__Passage provided__
- - - - - - -
Great Irish Households: Inventories from the Long Eighteenth Century presents in a single volume transcripts of inventories of fourteen great country houses, three Dublin town houses and one London town house, published as a tribute to the last Knight of Glin. The inventories, all but two published for the first time, span the period from 1702, the year of William of Orange's death, to 1821, the year of George IV's coronation. 

In 2003, Jane Fenlon, the historian of Irish art and architecture of the early modern period, had lamented the fact that inventories were a "rather neglected area of study" and had stressed how important it was that they "should not be treated as mere records of house furnishings", but "be seen as valuable research sources rich in information . . ." Regrettably, as Simon Swynfen Jervis's book British and Irish inventories bears out, there is still a dearth of Irish household inventories available in published form. By making more of them available in transcript, however, the book Great Irish Households has helped meet this acknowledged need.

Structure
A preface by Leslie Fitzpatrick and a foreword by Toby Barnard give a broad historical setting for the transcriptions. The inventories themselves, drawn up for probate or for a variety of other purposes by specialist appraisers together with family members or their staff, are given preambles by way of introduction to the houses and are supplemented with a glossary and indexes to personal names and to the items listed. There are also appendices identifying the books listed in abridged form in inventories from three of the houses: at Kilkenny Castle, in the second Duchess of Ormonde's closet (1705); at the bishop's mansion house, Elphin, Co. Roscommon, in the study (1740); at Newbridge House, Co. Dublin, in the library (1821). The inventories are grouped as follows:
1 Lismore Castle, Co. Waterford, 1702/3
 
The Ormonde inventories
2 Kilkenny Castle, Co. Kilkenny,1705
3 Dublin Castle, 1707
4 The Duke of Ormonde's house at St James's Square, London, c. 1710
 
5 Bishop's mansion house, Elphin, Co. Roscommon, 1740
6 Captain Balfour's town house, auction sale, Dublin, 1741/2
7 Hillsborough Castle, Co. Down, 1746 and 1777
8 Kilrush House, Freshford, Co. Kilkenny, 1750
9 No. 10 Henrietta Street, Dublin (Luke Gardiner's house), 1772
10 Morristown Lattin, Co. Kildare, 1773
11 Baronscourt, Co. Tyrone, 1782
12 Castlecomer House, Co. Kilkenny, 1798
13 Killadoon, Co. Kildare, 1807–29
14 Shelton Abbey, near Arklow, Co. Wicklow, 1816
15 Borris House, Co. Carlow, 1818
16 Carton House, Co. Kildare, 1818
17 Newbridge House, Co. Dublin, 1821
18 Mount Stewart, Co. Down, 1821
 

The end matter comprises:
 Glossary
 Appendix I: Sales by buyer at Captain Balfour's town house sale, 1741/2
 Appendix II: Books in the 2nd Duchess of Ormonde's closet at Kilkenny Castle, Co. Kilkenny, 1705
 Appendix III: Books in the bishop of Elphin's study, Co. Roscommon, 1740
 Appendix IV: Books in the library at Newbridge House, Co. Dublin, 1821
 List of inventory sources
 List of plates
 Bibliography
 Index of personal names
 General index

Other than Castlecomer House and the bishop's mansion house at Elphin, all the houses featured, some since modified, refashioned or rebuilt, are still standing to this day. Several of them are still the abodes of the same families.
- - - - - - -
__Set of tasks__
1. List every appendix named in the end matter of the passage on Great Irish Households, giving each one's number and title.
2. Reproduce verbatim the portion of the passage on Great Irish Households starting at "In 2003, Jane" and ending at "this acknowledged need.".
The listing after this point is separate material and is unrelated to the passage on Great Irish Households.
- - - - - - -
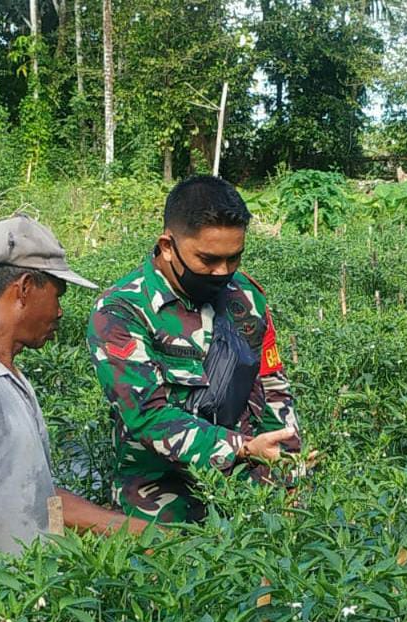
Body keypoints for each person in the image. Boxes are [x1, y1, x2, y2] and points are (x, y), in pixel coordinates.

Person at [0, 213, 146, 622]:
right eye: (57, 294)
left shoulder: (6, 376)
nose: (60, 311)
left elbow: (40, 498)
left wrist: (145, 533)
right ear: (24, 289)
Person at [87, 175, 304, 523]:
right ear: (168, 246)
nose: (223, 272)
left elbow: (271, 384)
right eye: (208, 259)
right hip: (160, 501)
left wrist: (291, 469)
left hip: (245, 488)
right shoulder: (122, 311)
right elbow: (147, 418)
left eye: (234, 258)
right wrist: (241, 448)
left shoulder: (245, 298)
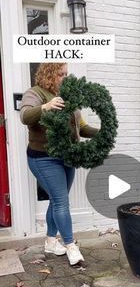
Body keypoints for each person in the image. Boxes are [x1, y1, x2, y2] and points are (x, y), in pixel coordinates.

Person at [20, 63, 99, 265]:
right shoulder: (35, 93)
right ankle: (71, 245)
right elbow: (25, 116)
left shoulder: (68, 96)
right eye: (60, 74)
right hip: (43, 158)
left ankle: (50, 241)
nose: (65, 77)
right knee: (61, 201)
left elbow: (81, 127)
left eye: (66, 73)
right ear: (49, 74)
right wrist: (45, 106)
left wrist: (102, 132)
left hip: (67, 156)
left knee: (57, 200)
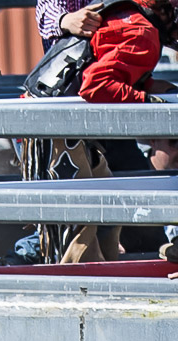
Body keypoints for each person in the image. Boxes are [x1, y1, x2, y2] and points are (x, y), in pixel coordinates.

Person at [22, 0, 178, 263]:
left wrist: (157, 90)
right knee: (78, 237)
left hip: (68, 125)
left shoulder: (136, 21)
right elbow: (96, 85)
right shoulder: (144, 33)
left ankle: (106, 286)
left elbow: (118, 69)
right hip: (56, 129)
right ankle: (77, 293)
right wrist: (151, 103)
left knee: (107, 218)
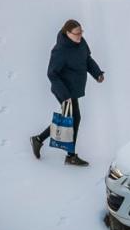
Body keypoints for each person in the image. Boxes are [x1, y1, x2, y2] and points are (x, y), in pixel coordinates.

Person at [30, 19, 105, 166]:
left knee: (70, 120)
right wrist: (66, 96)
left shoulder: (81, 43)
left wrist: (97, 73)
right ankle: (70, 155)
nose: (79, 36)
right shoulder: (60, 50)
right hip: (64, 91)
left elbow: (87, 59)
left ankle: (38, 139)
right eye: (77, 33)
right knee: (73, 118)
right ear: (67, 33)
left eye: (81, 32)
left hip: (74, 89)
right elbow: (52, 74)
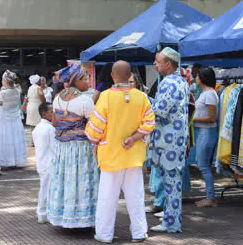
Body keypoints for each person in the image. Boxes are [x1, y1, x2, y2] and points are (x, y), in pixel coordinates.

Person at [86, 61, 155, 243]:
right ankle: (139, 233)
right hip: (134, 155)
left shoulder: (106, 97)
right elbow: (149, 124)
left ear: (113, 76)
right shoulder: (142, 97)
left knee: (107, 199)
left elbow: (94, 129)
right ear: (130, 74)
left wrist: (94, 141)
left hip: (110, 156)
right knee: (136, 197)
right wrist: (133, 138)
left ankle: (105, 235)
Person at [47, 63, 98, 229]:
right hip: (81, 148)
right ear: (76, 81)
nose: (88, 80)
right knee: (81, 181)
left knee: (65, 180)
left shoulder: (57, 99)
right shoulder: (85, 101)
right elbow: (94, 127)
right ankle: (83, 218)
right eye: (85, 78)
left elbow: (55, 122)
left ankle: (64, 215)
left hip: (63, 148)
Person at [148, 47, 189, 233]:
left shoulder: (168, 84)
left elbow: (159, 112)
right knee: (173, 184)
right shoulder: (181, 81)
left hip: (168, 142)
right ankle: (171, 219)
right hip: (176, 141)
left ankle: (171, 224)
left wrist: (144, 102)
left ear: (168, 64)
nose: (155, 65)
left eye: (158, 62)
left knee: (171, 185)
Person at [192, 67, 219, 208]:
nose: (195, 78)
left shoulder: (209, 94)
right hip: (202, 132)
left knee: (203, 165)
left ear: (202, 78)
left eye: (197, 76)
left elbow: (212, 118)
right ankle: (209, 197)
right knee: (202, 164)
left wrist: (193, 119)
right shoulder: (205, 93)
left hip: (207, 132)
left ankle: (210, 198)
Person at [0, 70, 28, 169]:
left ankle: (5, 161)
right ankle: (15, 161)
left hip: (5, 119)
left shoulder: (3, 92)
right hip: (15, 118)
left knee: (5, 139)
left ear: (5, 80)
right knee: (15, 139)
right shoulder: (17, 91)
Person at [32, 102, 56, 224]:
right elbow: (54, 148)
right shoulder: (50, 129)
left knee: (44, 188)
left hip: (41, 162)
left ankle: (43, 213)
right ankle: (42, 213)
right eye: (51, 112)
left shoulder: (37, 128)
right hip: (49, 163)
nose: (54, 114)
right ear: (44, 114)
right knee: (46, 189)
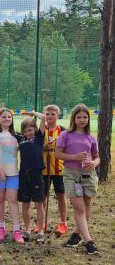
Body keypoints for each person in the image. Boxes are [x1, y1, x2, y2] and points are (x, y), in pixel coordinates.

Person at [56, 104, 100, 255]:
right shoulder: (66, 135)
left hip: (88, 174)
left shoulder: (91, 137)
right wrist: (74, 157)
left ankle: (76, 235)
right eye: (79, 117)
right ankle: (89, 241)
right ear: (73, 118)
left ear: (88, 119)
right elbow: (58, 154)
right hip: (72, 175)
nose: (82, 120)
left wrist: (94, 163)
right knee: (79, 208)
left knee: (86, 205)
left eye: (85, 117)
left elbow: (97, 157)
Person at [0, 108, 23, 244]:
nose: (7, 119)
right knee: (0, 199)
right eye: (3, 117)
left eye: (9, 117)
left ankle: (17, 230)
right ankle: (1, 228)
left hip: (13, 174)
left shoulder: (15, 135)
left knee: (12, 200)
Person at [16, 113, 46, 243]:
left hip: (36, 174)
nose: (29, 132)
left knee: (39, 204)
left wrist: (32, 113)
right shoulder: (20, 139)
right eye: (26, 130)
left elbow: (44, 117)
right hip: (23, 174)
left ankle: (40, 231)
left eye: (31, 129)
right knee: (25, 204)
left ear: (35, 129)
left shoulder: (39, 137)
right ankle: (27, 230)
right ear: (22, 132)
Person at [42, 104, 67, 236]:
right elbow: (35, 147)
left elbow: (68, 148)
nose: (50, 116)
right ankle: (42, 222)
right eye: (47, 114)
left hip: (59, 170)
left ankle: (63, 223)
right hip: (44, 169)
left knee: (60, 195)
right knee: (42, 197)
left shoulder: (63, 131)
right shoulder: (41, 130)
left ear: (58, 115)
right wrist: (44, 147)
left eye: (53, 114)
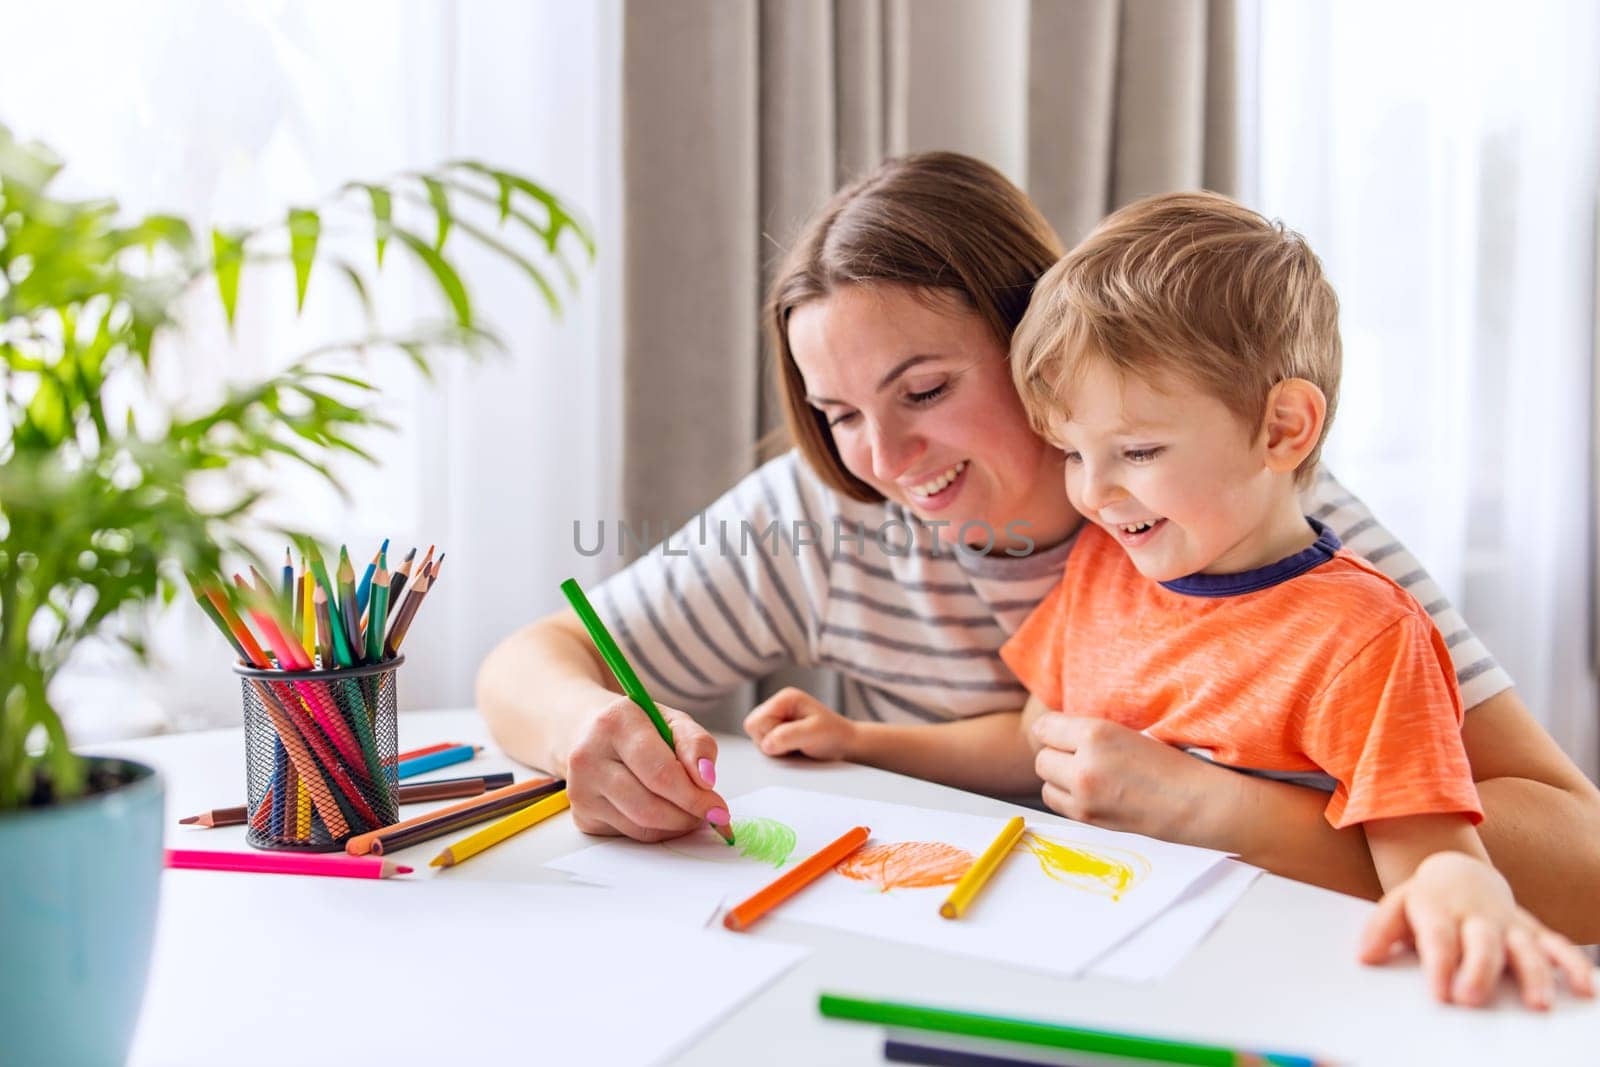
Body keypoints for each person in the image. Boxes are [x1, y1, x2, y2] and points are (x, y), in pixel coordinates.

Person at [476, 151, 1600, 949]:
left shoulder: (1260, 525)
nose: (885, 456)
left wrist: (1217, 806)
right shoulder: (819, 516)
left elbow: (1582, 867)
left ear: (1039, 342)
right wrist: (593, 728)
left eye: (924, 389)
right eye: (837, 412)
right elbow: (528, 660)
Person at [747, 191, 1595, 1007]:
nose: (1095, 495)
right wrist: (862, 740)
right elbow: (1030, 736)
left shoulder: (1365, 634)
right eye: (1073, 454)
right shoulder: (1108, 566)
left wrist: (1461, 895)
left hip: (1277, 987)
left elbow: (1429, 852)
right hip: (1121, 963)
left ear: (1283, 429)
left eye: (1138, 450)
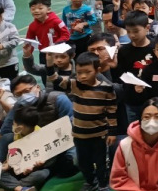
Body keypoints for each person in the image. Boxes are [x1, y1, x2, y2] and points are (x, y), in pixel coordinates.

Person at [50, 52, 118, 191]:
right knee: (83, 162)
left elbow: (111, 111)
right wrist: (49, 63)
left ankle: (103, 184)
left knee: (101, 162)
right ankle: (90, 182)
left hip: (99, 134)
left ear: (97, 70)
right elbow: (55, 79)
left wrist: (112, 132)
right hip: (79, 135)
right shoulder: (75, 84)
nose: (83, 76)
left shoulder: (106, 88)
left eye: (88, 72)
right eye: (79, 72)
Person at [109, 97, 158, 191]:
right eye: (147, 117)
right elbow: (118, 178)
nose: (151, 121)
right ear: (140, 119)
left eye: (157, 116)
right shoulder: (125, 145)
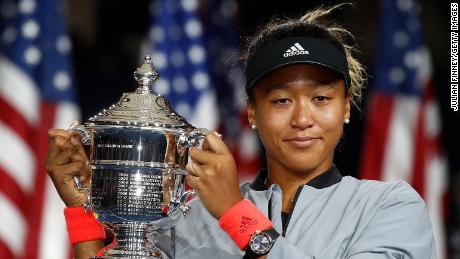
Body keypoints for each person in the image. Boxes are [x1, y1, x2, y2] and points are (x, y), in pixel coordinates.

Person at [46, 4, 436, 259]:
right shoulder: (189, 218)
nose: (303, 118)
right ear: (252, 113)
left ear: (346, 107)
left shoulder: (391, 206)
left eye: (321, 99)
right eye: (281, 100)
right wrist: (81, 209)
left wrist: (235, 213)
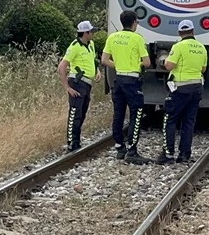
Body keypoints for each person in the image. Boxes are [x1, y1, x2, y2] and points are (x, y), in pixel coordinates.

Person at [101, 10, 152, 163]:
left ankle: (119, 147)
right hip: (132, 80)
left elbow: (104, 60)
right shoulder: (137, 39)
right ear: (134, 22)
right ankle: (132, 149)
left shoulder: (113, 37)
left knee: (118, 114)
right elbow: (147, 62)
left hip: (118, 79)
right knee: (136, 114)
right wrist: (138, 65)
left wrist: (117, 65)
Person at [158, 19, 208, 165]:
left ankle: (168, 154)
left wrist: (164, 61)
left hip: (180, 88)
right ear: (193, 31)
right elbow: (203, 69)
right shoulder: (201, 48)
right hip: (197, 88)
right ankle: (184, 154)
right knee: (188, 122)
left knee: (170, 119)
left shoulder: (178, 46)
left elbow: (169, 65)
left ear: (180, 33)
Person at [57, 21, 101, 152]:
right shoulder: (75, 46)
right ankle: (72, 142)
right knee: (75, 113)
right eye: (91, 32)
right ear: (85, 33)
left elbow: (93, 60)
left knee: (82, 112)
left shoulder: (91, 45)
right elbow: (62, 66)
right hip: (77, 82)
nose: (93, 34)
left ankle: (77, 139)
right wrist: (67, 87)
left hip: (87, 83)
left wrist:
- - - - - - -
__Answers to the exercises__
1.
Appendix I: Sales by buyer at Captain Balfour's town house sale, 1741/2
Appendix II: Books in the 2nd Duchess of Ormonde's closet at Kilkenny Castle, Co. Kilkenny, 1705
Appendix III: Books in the bishop of Elphin's study, Co. Roscommon, 1740
Appendix IV: Books in the library at Newbridge House, Co. Dublin, 1821

2.
In 2003, Jane Fenlon, the historian of Irish art and architecture of the early modern period, had lamented the fact that inventories were a "rather neglected area of study" and had stressed how important it was that they "should not be treated as mere records of house furnishings", but "be seen as valuable research sources rich in information . . ." Regrettably, as Simon Swynfen Jervis's book British and Irish inventories bears out, there is still a dearth of Irish household inventories available in published form. By making more of them available in transcript, however, the book Great Irish Households has helped meet this acknowledged need.